# ИСХОДНЫЙ ОТРЫВОК:

Экономический кризис и протесты
Политологи Мария Снеговая и Григорий Фролов о том, как развивается протестное движение в неопатримониальных режимахЧасть российских аналитиков скептически оценивают политический потенциал протестов в ближайшем будущем: в условиях экономического кризиса россияне, адаптируясь к кризису, предпочтут заниматься огородами, а не демонстрациями. По мнению других комментаторов, в России правителей обычно снимают элиты (в результате дворцовых переворотов), а не народные восстания. Однако сами дворцовые перевороты часто выступают функцией социальных протестов. Так, анализируя случаи отстранения от власти президентов стран Южной Африки с конца 1970-х гг., Катрин Хохштетлер приходит к выводу, что импичмент президента парламентом был успешен только при наличии широкомасштабных уличных протестов. Если же парламент пытался действовать в одиночку, снять президента не получалось.
Число протестных акций в России увеличивается как минимум с 2014 г. По данным Центра социально-трудовых прав, в 2015 г. в России были зафиксированы 409 трудовых протестов, на 40% больше, чем в 2014 г., в котором цифры уже были рекордными (статистика ведется с 2008 г.). По данным Центра экономических и политических реформ, в сравнении с протестами 2011–2012 гг. нынешние протесты имеют преимущественно экономический характер и смещаются в сторону малообеспеченных и безработных граждан. Протестующие выдвигают сугубо экономические требования и открещиваются от политической повестки. Значит ли это, что политической угрозы Кремлю нет?
Ответ на этот вопрос состоит из двух частей. Первая часть связана со спецификой поддержки российских властей. Политолог из UCLA Дэниэл Трейсман еще в 2009 г. показал, что рейтинги одобрения российских президентов – Бориса Ельцина и Владимира Путина – в 1990-х и 2000-х устойчиво коррелировали с объективными экономическими показателями развития страны и оценками собственного экономического благополучия российскими гражданами. В этом смысле россияне вполне рационально одобряют власть, при которой растет их благосостояние.

# ЗАДАНИЯ:
**1.** Сколько трудовых протестов было зафиксировано в России в 2015 году, согласно данным Центра социально-трудовых прав, приведенным в тексте об экономическом кризисе и протестах?
**2.** Продолжите текст об экономическом кризисе и протестах, начав со следующего предложения после последнего приведенного.

# ВЫДЕРЖКИ ИЗ ЗАПИСЕЙ:
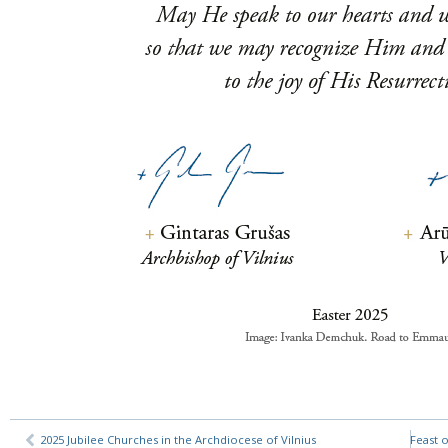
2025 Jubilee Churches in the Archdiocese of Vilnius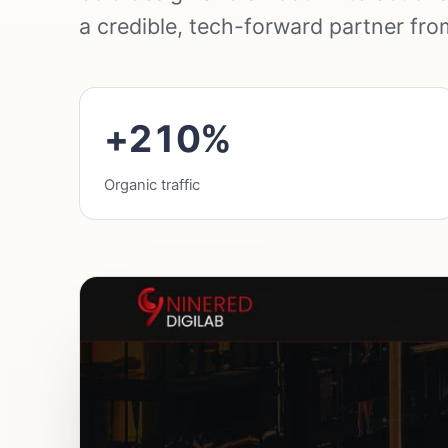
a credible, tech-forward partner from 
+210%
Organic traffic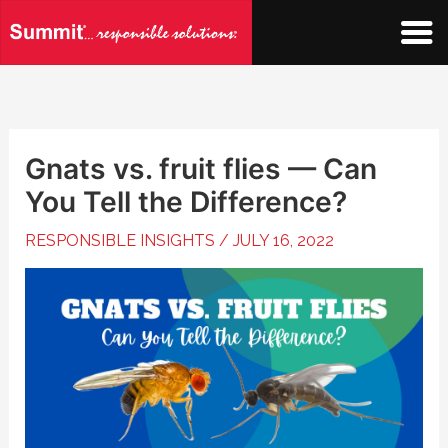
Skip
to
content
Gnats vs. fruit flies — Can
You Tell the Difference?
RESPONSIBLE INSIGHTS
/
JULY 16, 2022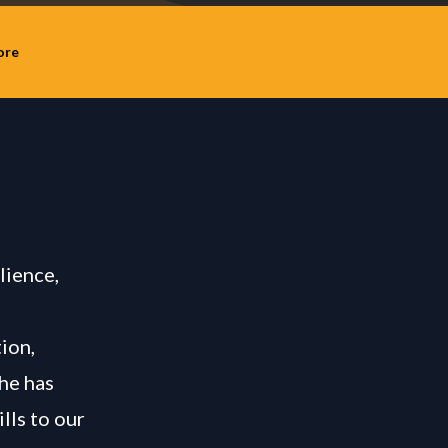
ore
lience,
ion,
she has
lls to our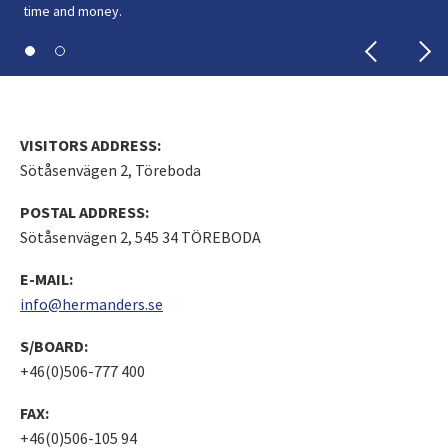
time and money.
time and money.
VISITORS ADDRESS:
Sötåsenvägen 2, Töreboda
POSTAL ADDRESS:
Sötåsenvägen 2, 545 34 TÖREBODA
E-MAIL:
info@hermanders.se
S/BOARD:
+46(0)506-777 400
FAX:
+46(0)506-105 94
==
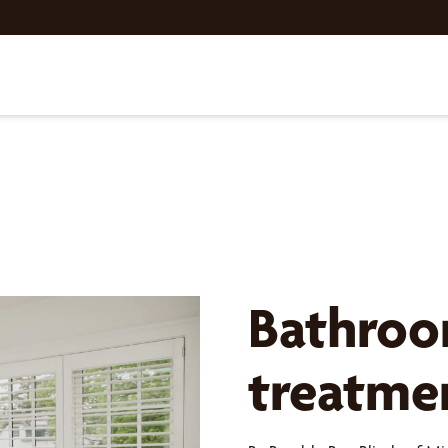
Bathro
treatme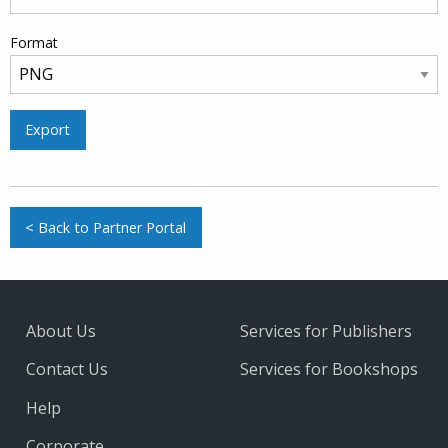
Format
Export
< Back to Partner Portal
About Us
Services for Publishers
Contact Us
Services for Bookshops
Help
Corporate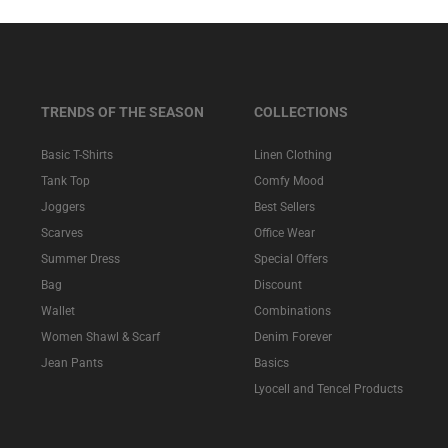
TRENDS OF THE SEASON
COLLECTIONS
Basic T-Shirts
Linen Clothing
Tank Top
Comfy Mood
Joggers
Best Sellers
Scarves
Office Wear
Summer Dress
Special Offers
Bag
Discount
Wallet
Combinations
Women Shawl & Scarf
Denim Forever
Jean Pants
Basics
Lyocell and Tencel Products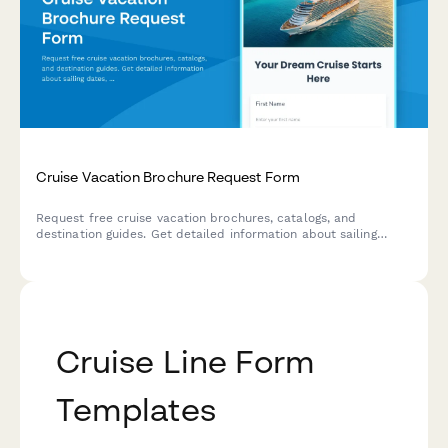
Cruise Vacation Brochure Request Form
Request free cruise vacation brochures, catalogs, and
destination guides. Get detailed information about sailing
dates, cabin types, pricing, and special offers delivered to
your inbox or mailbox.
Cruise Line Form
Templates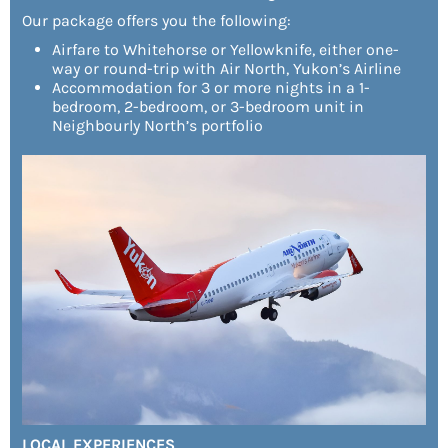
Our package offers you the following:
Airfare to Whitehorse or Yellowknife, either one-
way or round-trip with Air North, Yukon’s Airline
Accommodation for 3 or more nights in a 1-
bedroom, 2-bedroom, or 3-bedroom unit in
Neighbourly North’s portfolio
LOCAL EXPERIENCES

# ОТВЕТЫ ПО ПОРЯДКУ:
**1.** 409 трудовых протестов, на 40% больше, чем в 2014 году.

**2.**
Зависимость рейтинга от экономики с некоторыми оговорками сохранилась и сегодня. Лишь в 2011–2012 гг. рейтинг Путина падал, несмотря на рост оценок экономической ситуации. В последнее время связь между двумя индексами снова заметна. Как отмечает социолог «Левада-центра» Денис Волков, оценки экономической ситуации с середины лета 2015 г. вновь начали ухудшаться и к концу года приблизились к минимумам «черного декабря» 2014-го. Вскоре наметилось и снижение президентского рейтинга: уровень одобрения Путина опустился с 88% в октябре 2014 г. до 82% в январе 2016-го.
Вторая часть ответа связана со спецификой российского режима. Как отмечалось ранее, неопатримониальный российский политический режим близок по своей специфике режимам Экваториальной Африки (Замбия, Зимбабве, Кения, Малави, Нигерия), которые характеризуются единоличным управлением «большого человека», систематическим клиентелизмом, лежащим в основе политической поддержки, слабыми институтами и размытыми границами между частными и государственными ресурсами. В неопатримониальных системах правящий глава или клан удерживает власть с помощью системы личного патронажа, основанной на неформальных отношениях лояльности и личных связей, а не на идеологии и не на законе. Политологи Майкл Браттон и Николас ван де Валле подчеркивают, что для выживания таких систем особенную угрозу несет именно экономический кризис, поскольку неопатримониальные лидеры удерживают лояльность широких групп населения почти исключительно за счет перераспределения экономической ренты. Соответственно, затяжной экономический кризис лишает власти возможности и дальше покупать лояльность широких слоев населения.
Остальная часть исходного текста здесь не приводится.